Enhancement of induced disease resistance by simultaneous activation of salicylate- and jasmonate-dependent defense pathways in Arabidopsis thaliana.

The plant-signaling molecules salicylic acid (SA) and jasmonic acid (JA) play an important role in induced disease resistance pathways. Cross-talk between SA- and JA-dependent pathways can result in inhibition of JA-mediated defense responses. We investigated possible antagonistic interactions between the SA-dependent systemic acquired resistance (SAR) pathway, which is induced upon pathogen infection, and the JA-dependent induced systemic resistance (ISR) pathway, which is triggered by nonpathogenic Pseudomonas rhizobacteria. In Arabidopsis thaliana, SAR and ISR are effective against a broad spectrum of pathogens, including the foliar pathogen Pseudomonas syringae pv. tomato (Pst). Simultaneous activation of SAR and ISR resulted in an additive effect on the level of induced protection against Pst. In Arabidopsis genotypes that are blocked in either SAR or ISR, this additive effect was not evident. Moreover, induction of ISR did not affect the expression of the SAR marker gene PR-1 in plants expressing SAR. Together, these observations demonstrate that the SAR and the ISR pathway are compatible and that there is no significant cross-talk between these pathways. SAR and ISR both require the key regulatory protein NPR1. Plants expressing both types of induced resistance did not show elevated Npr1 transcript levels, indicating that the constitutive level of NPR1 is sufficient to facilitate simultaneous expression of SAR and ISR. These results suggest that the enhanced level of protection is established through parallel activation of complementary, NPR1-dependent defense responses that are both active against Pst. Therefore, combining SAR and ISR provides an attractive tool for the improvement of disease control.

A novel signaling pathway controlling induced systemic resistance in Arabidopsis.

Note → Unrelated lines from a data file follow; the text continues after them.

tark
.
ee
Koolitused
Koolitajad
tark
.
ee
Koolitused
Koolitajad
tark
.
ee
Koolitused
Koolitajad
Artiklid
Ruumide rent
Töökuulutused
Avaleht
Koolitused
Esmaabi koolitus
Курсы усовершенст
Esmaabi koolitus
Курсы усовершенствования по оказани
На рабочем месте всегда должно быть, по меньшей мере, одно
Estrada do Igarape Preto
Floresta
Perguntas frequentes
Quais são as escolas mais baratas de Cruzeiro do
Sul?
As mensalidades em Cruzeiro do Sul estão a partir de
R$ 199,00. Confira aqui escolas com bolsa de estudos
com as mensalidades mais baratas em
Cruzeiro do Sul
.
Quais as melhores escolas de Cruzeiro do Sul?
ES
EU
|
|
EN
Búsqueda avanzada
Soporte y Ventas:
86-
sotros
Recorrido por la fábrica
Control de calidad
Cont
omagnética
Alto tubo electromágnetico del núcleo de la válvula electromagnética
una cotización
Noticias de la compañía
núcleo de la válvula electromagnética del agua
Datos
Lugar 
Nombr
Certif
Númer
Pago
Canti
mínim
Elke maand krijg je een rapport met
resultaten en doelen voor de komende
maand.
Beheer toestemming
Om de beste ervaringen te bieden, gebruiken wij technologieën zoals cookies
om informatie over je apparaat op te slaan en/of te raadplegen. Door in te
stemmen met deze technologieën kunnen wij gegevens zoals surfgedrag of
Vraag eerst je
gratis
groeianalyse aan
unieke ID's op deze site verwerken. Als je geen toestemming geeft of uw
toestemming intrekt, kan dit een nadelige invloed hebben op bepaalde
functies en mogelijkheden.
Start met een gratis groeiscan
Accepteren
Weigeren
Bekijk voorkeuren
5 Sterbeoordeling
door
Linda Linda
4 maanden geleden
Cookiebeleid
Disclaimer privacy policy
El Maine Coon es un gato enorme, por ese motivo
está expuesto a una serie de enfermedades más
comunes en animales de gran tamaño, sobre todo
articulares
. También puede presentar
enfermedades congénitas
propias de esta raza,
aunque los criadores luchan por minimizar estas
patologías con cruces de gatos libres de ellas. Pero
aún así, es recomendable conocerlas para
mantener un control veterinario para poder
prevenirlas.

Plants have the ability to acquire an enhanced level of resistance to pathogen attack after being exposed to specific biotic stimuli. In Arabidopsis, nonpathogenic, root-colonizing Pseudomonas fluorescens bacteria trigger an induced systemic resistance (ISR) response against infection by the bacterial leaf pathogen P. syringae pv tomato. In contrast to classic, pathogen-induced systemic acquired resistance (SAR), this rhizobacteria-mediated ISR response is independent of salicylic acid accumulation and pathogenesis-related gene activation. Using the jasmonate response mutant jar1, the ethylene response mutant etr1, and the SAR regulatory mutant npr1, we demonstrate that signal transduction leading to P. fluorescens WCS417r-mediated ISR requires responsiveness to jasmonate and ethylene and is dependent on NPR1. Similar to P. fluorescens WCS417r, methyl jasmonate and the ethylene precursor 1-aminocyclopropane-1-carboxylate were effective in inducing resistance against P. s. tomato in salicylic acid-nonaccumulating NahG plants. Moreover, methyl jasmonate-induced protection was blocked in jar1, etr1, and npr1 plants, whereas 1-aminocyclopropane-1-carboxylate-induced protection was affected in etr1 and npr1 plants but not in jar1 plants. Hence, we postulate that rhizobacteria-mediated ISR follows a novel signaling pathway in which components from the jasmonate and ethylene response are engaged successively to trigger a defense reaction that, like SAR, is regulated by NPR1. We provide evidence that the processes downstream of NPR1 in the ISR pathway are divergent from those in the SAR pathway, indicating that NPR1 differentially regulates defense responses, depending on the signals that are elicited during induction of resistance.